THE TASK: Looking at each line of the data below, tally those that contain the word "commands" and give only the total.

EXTRACTED INFORMATION:
_ _ _ _ _ _ _
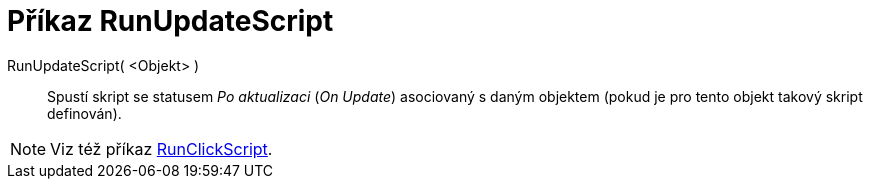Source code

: = Příkaz RunUpdateScript
:page-en: commands/RunUpdateScript
ifdef::env-github[:imagesdir: /cs/modules/ROOT/assets/images]

RunUpdateScript( <Objekt> )::
  Spustí skript se statusem _Po aktualizaci_ (_On Update_) asociovaný s daným objektem (pokud je pro tento objekt takový skript definován).

[NOTE]
====

Viz též příkaz xref:/commands/RunClickScript.adoc[RunClickScript].

====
_ _ _ _ _ _ _
WRITTEN REPLY: 2